Supplied records:
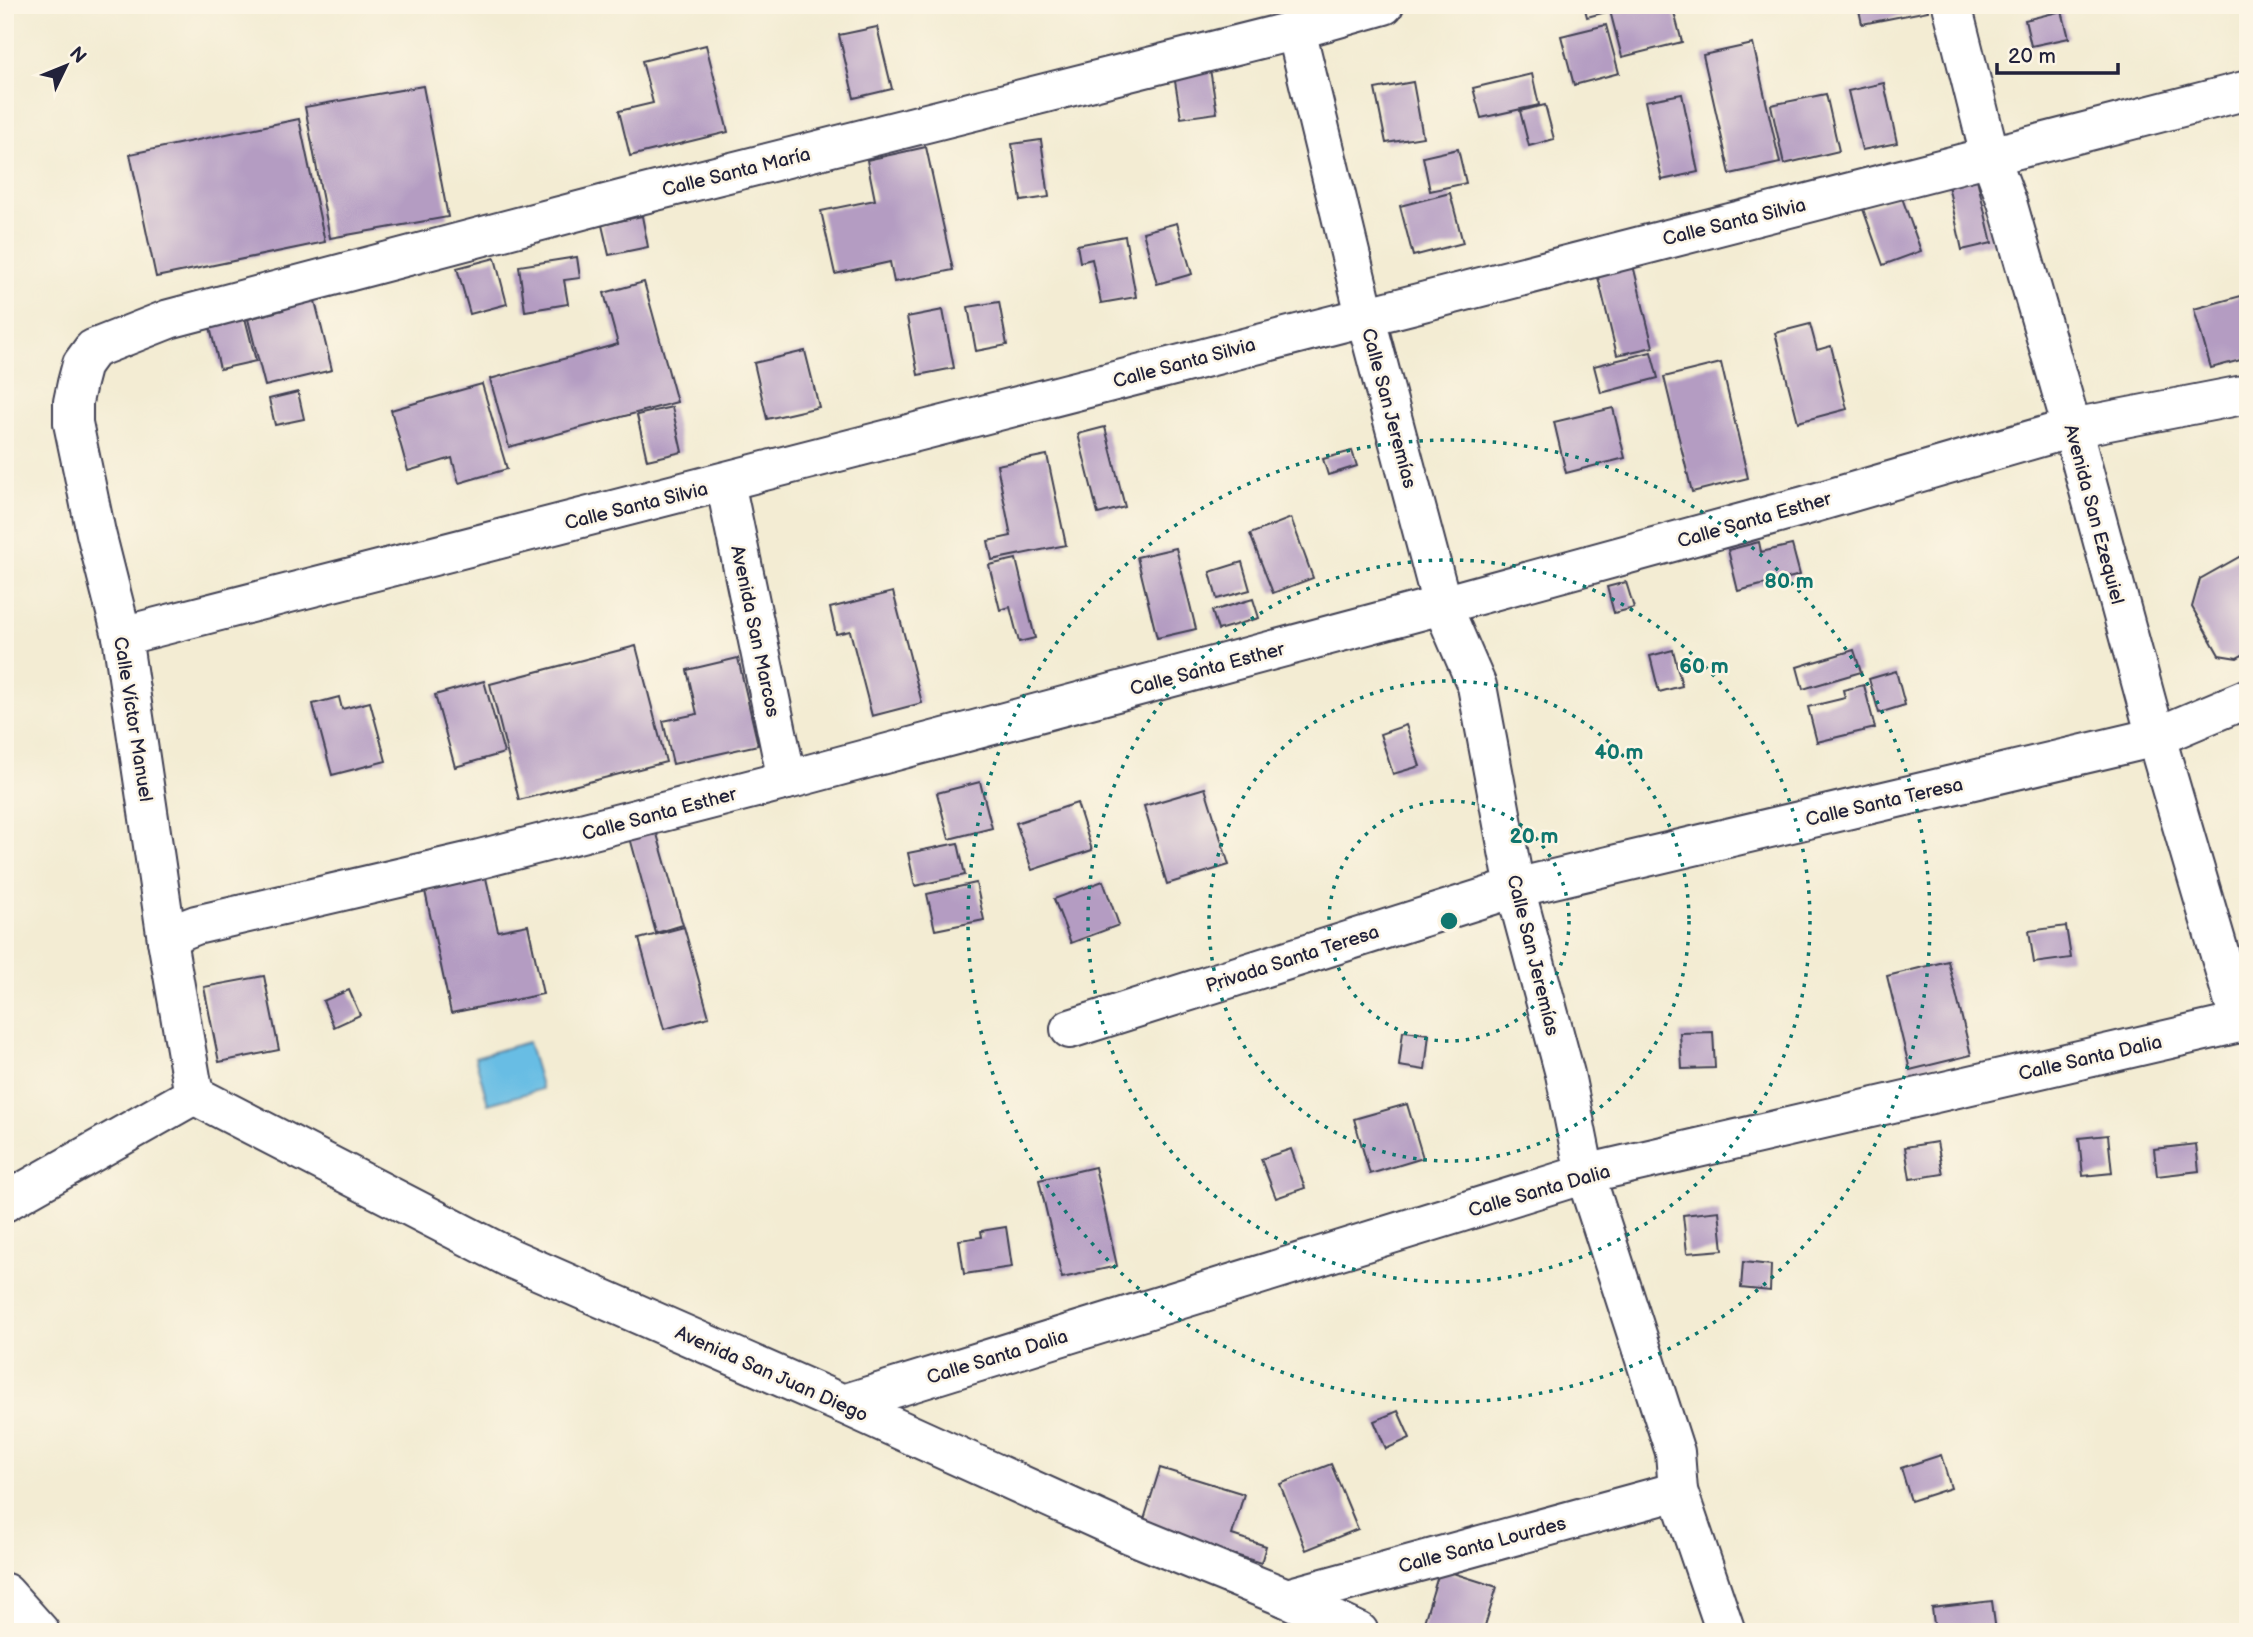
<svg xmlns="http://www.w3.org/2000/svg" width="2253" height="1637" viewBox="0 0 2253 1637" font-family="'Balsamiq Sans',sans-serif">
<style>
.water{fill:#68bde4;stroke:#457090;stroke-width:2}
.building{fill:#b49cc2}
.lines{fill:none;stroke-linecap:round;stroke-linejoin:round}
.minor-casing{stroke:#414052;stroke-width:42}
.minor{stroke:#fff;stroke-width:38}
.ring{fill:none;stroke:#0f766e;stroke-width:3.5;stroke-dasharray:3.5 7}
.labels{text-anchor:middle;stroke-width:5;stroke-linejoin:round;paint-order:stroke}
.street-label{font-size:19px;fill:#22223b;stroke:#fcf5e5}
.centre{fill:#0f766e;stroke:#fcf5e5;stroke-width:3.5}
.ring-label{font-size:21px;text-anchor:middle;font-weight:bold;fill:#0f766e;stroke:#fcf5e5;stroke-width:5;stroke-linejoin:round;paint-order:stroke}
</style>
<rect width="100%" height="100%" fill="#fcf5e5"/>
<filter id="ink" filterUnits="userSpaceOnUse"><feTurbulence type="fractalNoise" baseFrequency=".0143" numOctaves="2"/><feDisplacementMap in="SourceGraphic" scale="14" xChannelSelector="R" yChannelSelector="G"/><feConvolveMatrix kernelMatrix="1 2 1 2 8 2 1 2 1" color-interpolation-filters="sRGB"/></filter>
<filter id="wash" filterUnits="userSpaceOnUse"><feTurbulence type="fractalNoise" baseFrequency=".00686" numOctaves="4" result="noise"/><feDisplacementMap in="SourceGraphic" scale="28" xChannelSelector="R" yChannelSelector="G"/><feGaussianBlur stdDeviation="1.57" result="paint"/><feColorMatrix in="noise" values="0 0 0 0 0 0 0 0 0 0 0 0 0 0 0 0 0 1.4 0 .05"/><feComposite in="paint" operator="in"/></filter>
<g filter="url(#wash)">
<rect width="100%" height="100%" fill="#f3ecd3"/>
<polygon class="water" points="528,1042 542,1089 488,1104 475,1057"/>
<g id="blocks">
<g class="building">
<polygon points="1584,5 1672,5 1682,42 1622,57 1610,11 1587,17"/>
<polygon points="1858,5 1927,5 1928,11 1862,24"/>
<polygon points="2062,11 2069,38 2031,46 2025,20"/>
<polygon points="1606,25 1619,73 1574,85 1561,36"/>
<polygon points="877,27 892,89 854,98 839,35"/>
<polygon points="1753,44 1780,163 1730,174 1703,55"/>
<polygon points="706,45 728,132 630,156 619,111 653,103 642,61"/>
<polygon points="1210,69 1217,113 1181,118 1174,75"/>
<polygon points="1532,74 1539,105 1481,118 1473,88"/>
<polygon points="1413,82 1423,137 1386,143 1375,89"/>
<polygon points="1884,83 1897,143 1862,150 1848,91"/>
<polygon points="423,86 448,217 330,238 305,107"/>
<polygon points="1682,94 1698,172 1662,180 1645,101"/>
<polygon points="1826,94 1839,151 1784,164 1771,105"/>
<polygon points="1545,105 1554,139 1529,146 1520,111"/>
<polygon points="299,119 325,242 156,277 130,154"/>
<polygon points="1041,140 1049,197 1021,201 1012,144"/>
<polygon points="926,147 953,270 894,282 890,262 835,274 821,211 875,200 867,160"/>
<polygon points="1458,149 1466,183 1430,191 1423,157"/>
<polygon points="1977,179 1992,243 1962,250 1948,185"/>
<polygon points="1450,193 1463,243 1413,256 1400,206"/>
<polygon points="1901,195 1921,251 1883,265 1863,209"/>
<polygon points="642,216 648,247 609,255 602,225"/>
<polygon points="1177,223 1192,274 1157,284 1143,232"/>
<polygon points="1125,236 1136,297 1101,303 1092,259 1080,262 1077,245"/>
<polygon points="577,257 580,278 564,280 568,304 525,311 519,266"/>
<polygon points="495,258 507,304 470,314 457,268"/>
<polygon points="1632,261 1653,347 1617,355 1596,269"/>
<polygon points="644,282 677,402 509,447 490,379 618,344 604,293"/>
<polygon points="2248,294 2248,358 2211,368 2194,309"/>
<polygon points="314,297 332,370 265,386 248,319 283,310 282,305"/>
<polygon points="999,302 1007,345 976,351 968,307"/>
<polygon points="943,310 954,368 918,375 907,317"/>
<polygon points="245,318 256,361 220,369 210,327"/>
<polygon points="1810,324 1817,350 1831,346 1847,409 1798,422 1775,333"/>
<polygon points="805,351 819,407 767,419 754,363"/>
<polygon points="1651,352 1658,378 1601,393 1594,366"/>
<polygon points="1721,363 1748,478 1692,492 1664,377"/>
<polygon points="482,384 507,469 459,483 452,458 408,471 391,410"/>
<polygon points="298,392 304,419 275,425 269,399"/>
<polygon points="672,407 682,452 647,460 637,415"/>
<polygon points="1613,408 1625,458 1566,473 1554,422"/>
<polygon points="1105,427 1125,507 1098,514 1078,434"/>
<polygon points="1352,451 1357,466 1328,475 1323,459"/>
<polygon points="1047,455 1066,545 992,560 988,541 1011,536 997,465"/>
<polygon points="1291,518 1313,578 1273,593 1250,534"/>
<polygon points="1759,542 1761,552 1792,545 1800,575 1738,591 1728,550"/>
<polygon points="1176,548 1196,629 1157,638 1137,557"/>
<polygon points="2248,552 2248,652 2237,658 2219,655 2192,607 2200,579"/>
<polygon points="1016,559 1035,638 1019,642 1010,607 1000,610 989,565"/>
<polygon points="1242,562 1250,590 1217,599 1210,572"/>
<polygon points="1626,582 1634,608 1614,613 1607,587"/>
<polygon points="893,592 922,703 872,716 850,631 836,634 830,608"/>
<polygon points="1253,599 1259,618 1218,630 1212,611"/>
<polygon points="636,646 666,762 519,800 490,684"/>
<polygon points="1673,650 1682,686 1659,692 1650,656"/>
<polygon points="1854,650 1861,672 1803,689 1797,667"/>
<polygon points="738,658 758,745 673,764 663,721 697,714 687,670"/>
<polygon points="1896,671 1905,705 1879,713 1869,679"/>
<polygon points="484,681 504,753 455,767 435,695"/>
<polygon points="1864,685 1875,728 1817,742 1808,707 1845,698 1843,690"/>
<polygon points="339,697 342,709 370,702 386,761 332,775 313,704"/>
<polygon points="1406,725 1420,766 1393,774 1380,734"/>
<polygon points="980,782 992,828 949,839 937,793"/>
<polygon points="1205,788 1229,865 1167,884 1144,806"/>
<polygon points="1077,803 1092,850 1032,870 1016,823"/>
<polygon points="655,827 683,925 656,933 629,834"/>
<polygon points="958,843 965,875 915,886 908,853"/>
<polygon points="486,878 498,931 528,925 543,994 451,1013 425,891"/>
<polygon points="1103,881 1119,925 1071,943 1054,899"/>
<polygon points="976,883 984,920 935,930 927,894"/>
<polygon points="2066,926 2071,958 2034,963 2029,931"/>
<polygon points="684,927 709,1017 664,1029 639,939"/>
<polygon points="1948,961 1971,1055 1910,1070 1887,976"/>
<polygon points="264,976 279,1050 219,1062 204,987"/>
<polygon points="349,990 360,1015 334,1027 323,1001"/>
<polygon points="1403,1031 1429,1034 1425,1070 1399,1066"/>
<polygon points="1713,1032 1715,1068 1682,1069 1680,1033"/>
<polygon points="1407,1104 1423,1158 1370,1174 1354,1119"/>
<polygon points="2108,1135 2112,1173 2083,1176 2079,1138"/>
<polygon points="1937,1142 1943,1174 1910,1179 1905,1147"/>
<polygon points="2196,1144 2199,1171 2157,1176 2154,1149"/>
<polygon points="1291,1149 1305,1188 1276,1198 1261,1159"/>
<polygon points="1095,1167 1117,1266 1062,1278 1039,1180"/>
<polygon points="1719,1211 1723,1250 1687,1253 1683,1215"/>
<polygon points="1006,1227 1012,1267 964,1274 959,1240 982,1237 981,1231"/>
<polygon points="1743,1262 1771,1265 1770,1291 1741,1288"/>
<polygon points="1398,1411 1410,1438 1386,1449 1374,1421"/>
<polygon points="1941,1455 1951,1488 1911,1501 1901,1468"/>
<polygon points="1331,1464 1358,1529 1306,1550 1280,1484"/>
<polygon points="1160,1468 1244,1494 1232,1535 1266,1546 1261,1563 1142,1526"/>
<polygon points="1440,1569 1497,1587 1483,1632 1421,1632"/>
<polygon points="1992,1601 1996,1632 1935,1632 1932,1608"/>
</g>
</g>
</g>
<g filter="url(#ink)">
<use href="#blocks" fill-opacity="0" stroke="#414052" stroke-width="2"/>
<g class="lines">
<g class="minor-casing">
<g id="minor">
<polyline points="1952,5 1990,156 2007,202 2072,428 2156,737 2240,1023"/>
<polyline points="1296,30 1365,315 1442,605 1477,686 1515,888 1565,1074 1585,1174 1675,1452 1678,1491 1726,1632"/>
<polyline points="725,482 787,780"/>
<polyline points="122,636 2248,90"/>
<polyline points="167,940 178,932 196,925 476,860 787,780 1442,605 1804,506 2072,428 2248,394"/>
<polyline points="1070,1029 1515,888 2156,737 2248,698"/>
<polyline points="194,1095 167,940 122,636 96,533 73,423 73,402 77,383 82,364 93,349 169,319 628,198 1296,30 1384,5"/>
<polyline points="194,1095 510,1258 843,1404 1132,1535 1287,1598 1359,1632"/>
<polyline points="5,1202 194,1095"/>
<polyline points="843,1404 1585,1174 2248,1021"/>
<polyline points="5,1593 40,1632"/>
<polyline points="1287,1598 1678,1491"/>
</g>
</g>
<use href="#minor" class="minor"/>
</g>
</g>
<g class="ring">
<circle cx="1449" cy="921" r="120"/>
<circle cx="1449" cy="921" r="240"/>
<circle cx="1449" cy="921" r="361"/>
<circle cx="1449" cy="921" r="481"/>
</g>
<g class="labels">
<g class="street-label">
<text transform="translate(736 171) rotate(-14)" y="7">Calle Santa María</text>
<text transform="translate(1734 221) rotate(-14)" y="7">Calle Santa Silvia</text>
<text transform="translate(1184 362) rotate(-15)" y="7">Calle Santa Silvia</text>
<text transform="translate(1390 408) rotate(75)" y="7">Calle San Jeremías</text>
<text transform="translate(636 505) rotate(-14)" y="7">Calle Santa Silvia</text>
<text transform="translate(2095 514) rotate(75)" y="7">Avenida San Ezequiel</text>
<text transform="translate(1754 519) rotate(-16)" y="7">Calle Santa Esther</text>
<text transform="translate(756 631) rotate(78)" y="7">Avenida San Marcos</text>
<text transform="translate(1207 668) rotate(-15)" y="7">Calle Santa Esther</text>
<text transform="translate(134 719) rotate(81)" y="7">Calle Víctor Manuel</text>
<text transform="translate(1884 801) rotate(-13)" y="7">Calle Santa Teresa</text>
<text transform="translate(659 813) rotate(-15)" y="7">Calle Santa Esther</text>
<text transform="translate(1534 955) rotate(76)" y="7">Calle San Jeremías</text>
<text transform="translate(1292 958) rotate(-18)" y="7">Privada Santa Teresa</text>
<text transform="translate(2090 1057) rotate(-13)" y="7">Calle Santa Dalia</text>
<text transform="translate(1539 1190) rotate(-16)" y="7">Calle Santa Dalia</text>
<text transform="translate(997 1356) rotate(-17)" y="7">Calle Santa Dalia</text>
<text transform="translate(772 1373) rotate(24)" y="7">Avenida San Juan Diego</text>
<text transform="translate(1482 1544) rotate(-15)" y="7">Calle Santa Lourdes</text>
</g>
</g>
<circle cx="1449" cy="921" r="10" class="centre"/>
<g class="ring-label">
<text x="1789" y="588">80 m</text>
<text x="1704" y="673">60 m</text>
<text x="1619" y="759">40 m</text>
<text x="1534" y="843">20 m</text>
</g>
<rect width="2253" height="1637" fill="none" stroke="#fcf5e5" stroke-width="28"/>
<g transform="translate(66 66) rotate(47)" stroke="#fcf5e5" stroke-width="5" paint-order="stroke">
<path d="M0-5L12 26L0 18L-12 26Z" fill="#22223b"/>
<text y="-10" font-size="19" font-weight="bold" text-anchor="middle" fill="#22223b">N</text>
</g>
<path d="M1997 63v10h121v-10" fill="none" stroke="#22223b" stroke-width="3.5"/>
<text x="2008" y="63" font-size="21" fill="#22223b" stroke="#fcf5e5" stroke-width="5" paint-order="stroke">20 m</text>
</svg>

Your instructions: Check each line of the data above for the word "path". Report how many lines have it, and nothing else.

Exercise result: 2